The first problem we have to address is getting Agent Fox out of the room. Nurses or doctors will be in to check on the patient soon, even at this late hour. We have to transport him out of the room and somewhere that won’t be monitored so we can figure out our next move.
We need a gurney. I have no idea where one of those would be. They just seem to materialize, pushed by orderlies out doorways, into and out of rooms. Are they all stored in a central location? Or are they just left wherever for people to find as needed?
Thankfully I’m not alone. Janis leaves me in the room. I’m scouting out hiding places in case someone enters the room when she comes in with the gurney. She seems calm as she’s in the doorway, then as soon as she’s out of the hall, her movements become more frenetic as she moves the gurney into position, sliding down the safety rails on the gurney and the bed. I try to match her pace, even though I don’t really know what I’m doing. Janis directs her eyes meaningfully toward Agent Fox’s head. Getting her meaning I move to pick him up by the shoulders. Then I realize he’s still connected to machines. How can we put him on the gurney like that? It would kind of defeat the purpose if we ended up killing the guy in the process of transporting him.
I move from Fox’s head to the breathing machine next to him.
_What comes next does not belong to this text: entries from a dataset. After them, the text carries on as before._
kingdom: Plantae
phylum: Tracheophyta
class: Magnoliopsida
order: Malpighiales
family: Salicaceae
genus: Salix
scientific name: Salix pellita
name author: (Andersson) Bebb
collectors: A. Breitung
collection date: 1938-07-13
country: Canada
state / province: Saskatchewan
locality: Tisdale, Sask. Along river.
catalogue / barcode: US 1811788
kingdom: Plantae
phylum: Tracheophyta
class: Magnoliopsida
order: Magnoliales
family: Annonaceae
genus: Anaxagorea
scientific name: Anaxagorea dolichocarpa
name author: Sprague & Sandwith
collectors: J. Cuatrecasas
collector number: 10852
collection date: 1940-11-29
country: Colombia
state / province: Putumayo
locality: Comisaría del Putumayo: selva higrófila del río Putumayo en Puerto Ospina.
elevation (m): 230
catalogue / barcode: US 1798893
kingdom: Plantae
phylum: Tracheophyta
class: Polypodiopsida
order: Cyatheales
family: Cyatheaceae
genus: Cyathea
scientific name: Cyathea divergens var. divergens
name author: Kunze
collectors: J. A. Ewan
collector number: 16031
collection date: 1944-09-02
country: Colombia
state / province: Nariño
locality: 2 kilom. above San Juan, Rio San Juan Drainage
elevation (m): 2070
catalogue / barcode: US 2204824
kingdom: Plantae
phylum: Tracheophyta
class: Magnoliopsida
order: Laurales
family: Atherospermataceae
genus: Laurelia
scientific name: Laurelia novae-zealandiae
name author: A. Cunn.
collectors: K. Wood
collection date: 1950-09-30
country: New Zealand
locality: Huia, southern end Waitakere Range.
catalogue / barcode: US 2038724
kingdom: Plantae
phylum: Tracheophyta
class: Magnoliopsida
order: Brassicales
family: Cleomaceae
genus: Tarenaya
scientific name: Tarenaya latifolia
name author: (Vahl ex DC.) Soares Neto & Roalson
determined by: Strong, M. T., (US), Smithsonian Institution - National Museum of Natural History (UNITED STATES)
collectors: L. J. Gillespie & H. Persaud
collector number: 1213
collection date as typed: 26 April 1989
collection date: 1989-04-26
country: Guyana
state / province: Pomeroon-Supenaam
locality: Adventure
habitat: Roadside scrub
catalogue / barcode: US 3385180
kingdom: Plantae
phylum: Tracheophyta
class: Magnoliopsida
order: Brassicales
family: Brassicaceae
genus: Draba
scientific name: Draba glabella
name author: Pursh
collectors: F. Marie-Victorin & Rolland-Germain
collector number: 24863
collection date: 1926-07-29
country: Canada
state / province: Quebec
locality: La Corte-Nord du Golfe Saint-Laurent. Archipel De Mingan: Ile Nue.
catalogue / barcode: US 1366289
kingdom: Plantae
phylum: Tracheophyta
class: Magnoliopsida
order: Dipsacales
It’s way too large to take with us. Also, it’s plugged into the wall. Does it have battery back up?
“Make sure the cords are clear. Move him first, then we’ll switch to a manual breather.”
I nod. It makes sense.
The rest of our flight from the hospital happens pretty much the same way. Me floundering along, Janis calmly explaining what to do. Before I can properly appreciate what we’re doing, I’m in the back of an ambulance pumping air into a federal agent that may or may not have been trying to kill me some twelve hours ago.
With each squeeze of the blue plastic breather, I’m counting up the charges. Theft. Kidnapping. Reckless endangerment. Does Janis have a license? Probably not. So there’s another one. I’ve never been to jail. Never even gotten a traffic ticket before this.
I realize suddenly that I’m smiling.
“Should we call ahead?” I ask Janis, raising my voice so she can hear me. I’m thinking that if we want Agent Fox to get his procedure before his people find out about it, we need to have everyone ready when we get there. At the very least, we’ll need a breathing machine or another hand to operate the hand breather.
“Not the facility. I will call a doctor I know. Once he looks at the agent, we can decide who else we need. I cannot decide if Baxter will support this or not. I think I may be scared of his reaction.”
“I guess we don’t even know for sure if we can help him.”
“We will help him. Our facility is better than any hospital’s.”
“What if he doesn’t want our help?”
“When he can say as much, I’ll listen.” Her voice is probably just raised so that I can hear her, but I swear I heard emotion in the sentence. I don’t know which emotion exactly. Anger? Resolution? Desperation? I wonder if Janis’s fans are whirring.
I remember in a flash what happened last time Janis’s fans whirred a lot. “Are you okay?”
There’s a silence. “No. I’m not.”
I feel the ambulance slow to a stop. Janis comes into the patient area. The scrubs she’s wearing are soaked with sweat. Her fans are making a constant buzz sound. I move so that she can take over on the hand breather. “How ‘not okay’ are you?”
“I will be able to operate the breather. You will need to drive.”
“Okay, but I don’t know how to get to the facility.”
Janis closes her eyes. Her fans start whirring even faster.
“I…I can figure it out!” I say quickly.
Janis seems to calm down. Her fans die down to less worrisome levels.
“Just…relax,” I say.
She doesn’t acknowledge me. She just pumps the breather.
I move up to the front of the ambulance. I sit in the driver’s seat. I don’t know where I’m going. I turn the ignition. I figure we’ll have to hit the highway, but I’m not sure where we are. Swallowing, I turn the wheel, pick a direction, and go.